Copy the following entries word for word, keeping every line, tab and blank line as it appears.

# DATA FOR PROCESSING:
◆ ◆ ◆ ◆

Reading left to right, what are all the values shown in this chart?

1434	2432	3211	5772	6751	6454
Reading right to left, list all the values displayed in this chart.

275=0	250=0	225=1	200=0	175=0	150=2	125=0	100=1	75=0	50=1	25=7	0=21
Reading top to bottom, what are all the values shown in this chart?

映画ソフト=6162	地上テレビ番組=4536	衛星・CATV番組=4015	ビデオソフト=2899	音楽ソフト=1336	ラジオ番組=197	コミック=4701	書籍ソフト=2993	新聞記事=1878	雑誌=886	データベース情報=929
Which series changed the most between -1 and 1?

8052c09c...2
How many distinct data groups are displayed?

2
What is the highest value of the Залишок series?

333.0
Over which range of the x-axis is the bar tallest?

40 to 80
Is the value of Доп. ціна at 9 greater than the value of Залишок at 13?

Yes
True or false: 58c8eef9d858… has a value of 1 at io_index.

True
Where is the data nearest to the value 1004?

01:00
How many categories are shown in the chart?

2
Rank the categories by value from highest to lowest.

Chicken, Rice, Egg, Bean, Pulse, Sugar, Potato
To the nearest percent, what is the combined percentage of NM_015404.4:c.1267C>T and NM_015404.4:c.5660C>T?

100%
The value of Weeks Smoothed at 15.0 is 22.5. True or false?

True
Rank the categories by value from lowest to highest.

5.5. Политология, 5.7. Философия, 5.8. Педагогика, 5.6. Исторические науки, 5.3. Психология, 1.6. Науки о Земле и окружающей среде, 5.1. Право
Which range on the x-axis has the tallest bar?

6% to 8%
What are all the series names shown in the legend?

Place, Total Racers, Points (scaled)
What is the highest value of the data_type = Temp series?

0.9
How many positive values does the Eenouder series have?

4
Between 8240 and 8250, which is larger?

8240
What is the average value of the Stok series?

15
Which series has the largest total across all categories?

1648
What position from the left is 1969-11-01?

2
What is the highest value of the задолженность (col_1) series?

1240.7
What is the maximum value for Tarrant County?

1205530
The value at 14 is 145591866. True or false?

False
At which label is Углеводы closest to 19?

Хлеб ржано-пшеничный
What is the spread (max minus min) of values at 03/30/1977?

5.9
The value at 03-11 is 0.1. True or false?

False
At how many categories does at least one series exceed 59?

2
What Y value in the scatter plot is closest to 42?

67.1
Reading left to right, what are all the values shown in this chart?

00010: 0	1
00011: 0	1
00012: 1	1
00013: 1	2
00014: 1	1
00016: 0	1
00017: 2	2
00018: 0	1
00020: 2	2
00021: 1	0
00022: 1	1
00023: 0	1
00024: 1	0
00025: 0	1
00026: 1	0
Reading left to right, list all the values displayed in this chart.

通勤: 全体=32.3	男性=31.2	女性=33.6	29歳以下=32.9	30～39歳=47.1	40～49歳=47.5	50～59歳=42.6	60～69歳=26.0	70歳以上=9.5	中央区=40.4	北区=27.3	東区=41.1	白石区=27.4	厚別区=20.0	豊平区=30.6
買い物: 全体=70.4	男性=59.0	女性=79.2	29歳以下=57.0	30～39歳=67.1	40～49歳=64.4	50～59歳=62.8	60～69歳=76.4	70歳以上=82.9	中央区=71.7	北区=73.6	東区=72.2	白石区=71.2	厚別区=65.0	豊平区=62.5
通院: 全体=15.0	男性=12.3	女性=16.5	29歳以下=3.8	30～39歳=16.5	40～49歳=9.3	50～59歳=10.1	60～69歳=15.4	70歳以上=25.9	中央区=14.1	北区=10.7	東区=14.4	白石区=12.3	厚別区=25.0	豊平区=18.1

◆ ◆ ◆ ◆

# COMPLETED TASK:
Reading left to right, what are all the values shown in this chart?

1434	2432	3211	5772	6751	6454
Reading right to left, list all the values displayed in this chart.

275=0	250=0	225=1	200=0	175=0	150=2	125=0	100=1	75=0	50=1	25=7	0=21
Reading top to bottom, what are all the values shown in this chart?

映画ソフト=6162	地上テレビ番組=4536	衛星・CATV番組=4015	ビデオソフト=2899	音楽ソフト=1336	ラジオ番組=197	コミック=4701	書籍ソフト=2993	新聞記事=1878	雑誌=886	データベース情報=929
Which series changed the most between -1 and 1?

8052c09c...2
How many distinct data groups are displayed?

2
What is the highest value of the Залишок series?

333.0
Over which range of the x-axis is the bar tallest?

40 to 80
Is the value of Доп. ціна at 9 greater than the value of Залишок at 13?

Yes
True or false: 58c8eef9d858… has a value of 1 at io_index.

True
Where is the data nearest to the value 1004?

01:00
How many categories are shown in the chart?

2
Rank the categories by value from highest to lowest.

Chicken, Rice, Egg, Bean, Pulse, Sugar, Potato
To the nearest percent, what is the combined percentage of NM_015404.4:c.1267C>T and NM_015404.4:c.5660C>T?

100%
The value of Weeks Smoothed at 15.0 is 22.5. True or false?

True
Rank the categories by value from lowest to highest.

5.5. Политология, 5.7. Философия, 5.8. Педагогика, 5.6. Исторические науки, 5.3. Психология, 1.6. Науки о Земле и окружающей среде, 5.1. Право
Which range on the x-axis has the tallest bar?

6% to 8%
What are all the series names shown in the legend?

Place, Total Racers, Points (scaled)
What is the highest value of the data_type = Temp series?

0.9
How many positive values does the Eenouder series have?

4
Between 8240 and 8250, which is larger?

8240
What is the average value of the Stok series?

15
Which series has the largest total across all categories?

1648
What position from the left is 1969-11-01?

2
What is the highest value of the задолженность (col_1) series?

1240.7
What is the maximum value for Tarrant County?

1205530
The value at 14 is 145591866. True or false?

False
At which label is Углеводы closest to 19?

Хлеб ржано-пшеничный
What is the spread (max minus min) of values at 03/30/1977?

5.9
The value at 03-11 is 0.1. True or false?

False
At how many categories does at least one series exceed 59?

2
What Y value in the scatter plot is closest to 42?

67.1
Reading left to right, what are all the values shown in this chart?

00010: 0	1
00011: 0	1
00012: 1	1
00013: 1	2
00014: 1	1
00016: 0	1
00017: 2	2
00018: 0	1
00020: 2	2
00021: 1	0
00022: 1	1
00023: 0	1
00024: 1	0
00025: 0	1
00026: 1	0
Reading left to right, list all the values displayed in this chart.

通勤: 全体=32.3	男性=31.2	女性=33.6	29歳以下=32.9	30～39歳=47.1	40～49歳=47.5	50～59歳=42.6	60～69歳=26.0	70歳以上=9.5	中央区=40.4	北区=27.3	東区=41.1	白石区=27.4	厚別区=20.0	豊平区=30.6
買い物: 全体=70.4	男性=59.0	女性=79.2	29歳以下=57.0	30～39歳=67.1	40～49歳=64.4	50～59歳=62.8	60～69歳=76.4	70歳以上=82.9	中央区=71.7	北区=73.6	東区=72.2	白石区=71.2	厚別区=65.0	豊平区=62.5
通院: 全体=15.0	男性=12.3	女性=16.5	29歳以下=3.8	30～39歳=16.5	40～49歳=9.3	50～59歳=10.1	60～69歳=15.4	70歳以上=25.9	中央区=14.1	北区=10.7	東区=14.4	白石区=12.3	厚別区=25.0	豊平区=18.1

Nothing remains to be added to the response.